BDNF and TrkB expression in the bone marrow niche.
(A) Bdnf mRNA expression in the thymus, spleen, bone marrow CD31+ endothelial cells (ECs), and bone marrow PDGFRa+ mesenchymal stromal cells (MSCs). (B) TrkB mRNA expression in the same populations. (C) p75NTR (NGFR) and TrkB mRNA expression in sorted hematopoietic stem and progenitor cell populations.
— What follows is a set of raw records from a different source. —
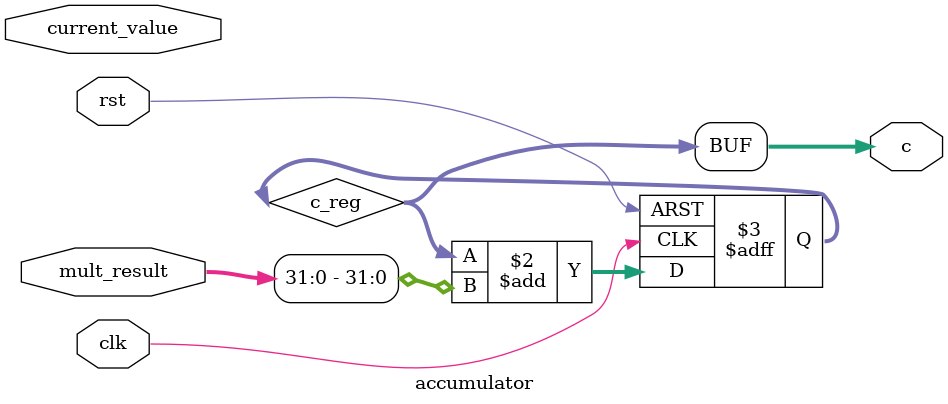
<source format=v>
module pe(
    input clk,
    input rst,
    input [31:0] a,
    input [31:0] b,

    output [31:0] c
);
wire [63:0] mult_result;
    wire [31:0] current_value;

    
    multiplier u_multiplier (
        .clk(clk),
        .rst(rst),
        .a(a),
        .b(b),
        .mult_result(mult_result)
    );

    
    accumulator u_accumulator (
        .clk(clk),
        .rst(rst),
        .current_value(current_value),
        .mult_result(mult_result)
    );

    
    assign c = current_value;

endmodule


module multiplier(
    input clk,
    input rst,
    input [31:0] a,
    input [31:0] b,
    output [63:0] mult_result
);

    reg [63:0] mult_result_reg;

    always @(posedge clk or posedge rst) begin
        if (rst) begin
            mult_result_reg <= 0;
        end else begin
            mult_result_reg <= a * b;
        end
    end

    assign mult_result = mult_result_reg;

endmodule


module accumulator(
    input clk,
    input rst,
    input [31:0] current_value,
    input [63:0] mult_result,
    output [31:0] c
);

    reg [31:0] c_reg;

    always @(posedge clk or posedge rst) begin
        if (rst) begin
            c_reg <= 0;
        end else begin
            c_reg <= c_reg + mult_result[31:0];
        end
    end

    assign c = c_reg;

endmodule
</source>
Data are based on cells sorted from three mice per group. (D) ELISA analysis of BDNF and pro-BDNF protein concentration in the bone marrow supernatant following 5 Gy total body irradiation (TBI). n = 3 mice per timepoint. (E) Representative distribution of BDNF (green) in longitudinal femur sections labeled with VE-cadherin (red) and DAPI (blue) of non-irradiated control (left) and at 24 hours following 5 Gy TBI. Scale bar = 50 μm. (F) Fold change in MSC cell culture supernatant levels of cytokines IL-6, LIF, Eotaxin-2, IP-10, and IL-9 following either 8 Gy (black bar) or 8 Gy + 100 ng/ml BDNF (red bar). Fold change is relative to non-irradiated control MSCs. n = 3 replicates per treatment. Significance was determined using multiple t-tests with Bonferroni correction. Shown are mean values +/- SEM. *P < .05, ***P < .001, ****P < .0001.
Fig 2.
Pharmacologic activation of BDNF-TrkB signaling promotes recovery of the bone marrow niche following radiation injury.
(A) Schematic representation of the experimental design: adult C57BL/6 mice were irradiated with 5 Gy and treated starting at 24 hours with vehicle, 0.5 mg/kg BDNF, or 1 mg/kg 7,8-DHF. (B) Total bone marrow cells per femur at day 10 (n = 5 mice per treatment). (C) Representative longitudinal femur sections labeled with VE-cadherin (white) and DAPI (blue) at day 10 following 5 Gy TBI. Scale bar = 100 μm. (D) Total ECs per femur at day 10. (E) EBD permeability at day 2. (F) Percent ECs positive for active caspase 3/7 at day 2. (G) Percent ECs positive for Mitosox at day 2. (n = 4 mice per treatment). *P < .05, **P < .01, ***P < .001, ****P < .0001.
Fig 3.
Pharmacologic activation of BDNF-TrkB signaling promotes reconstitution of peripheral blood neutrophils and lymphocytes.
(A) Day 10 CBC analysis of total WBCs, neutrophils (NEU), lymphocytes (LYMPH), platelets (PLT), and hemoglobin (Hb). (B) Day 10 peripheral blood analysis of circulating Lin- c-kit+ cells. (n = 5 mice per group). *P < .05, **P < .01, ***P < .001.
Fig 4.
BDNF administration increases bone marrow stem and progenitor cell recovery following TBI.
(A) Left, representative day 10 bone marrow FACS analysis of lin-c-kit+ myeloid progenitors (MP) and lin-sca-1+c-kit+ (LSK) cells. Right, %MP and %LSK of the total viable bone marrow cells. (B) Schematic representation of the experimental design: adult C57BL/6 mice were irradiated with 5 Gy and treated starting at 24 hours with vehicle, 0.5 mg/kg BDNF. At day 7, bone marrow was harvested and transplanted competitively into congenic recipient B6.SJL mice. (C) Total bone marrow engraftment at week 20 post-transplant. (D) Representative FACS analysis of bone marrow myeloid, B-lymph, T-lymph, and erythroid engraftment at 20 weeks post-transplant. E, %Donor-derived myeloid, B-lymph, T-lymph, and erythroid engraftment at 20 weeks post-transplant. (n = 7 recipient mice per group). Shown are mean values +/- SEM. *P < .05, **P < .01.
Fig 5.
BDNF administration promotes thymic regeneration following TBI.
(A) Thymus weights at days 10 and 120 following irradiation and treatment with BDNF. (B) Representative day 120 thymi. (C) Total viable thymocytes at days 10 and 120. (D) Total numbers of double negative (DN), double positive (DP), CD4+ single positive, and CD8+ single positive cells at day 10. E, Total numbers of DN1, DN2, DN3, and DN4 thymocyte precursors at day 10. (Day 10: n = 5 mice per group). Shown are mean values + SEM. *P < .05, **P < .01, ****P < .0001.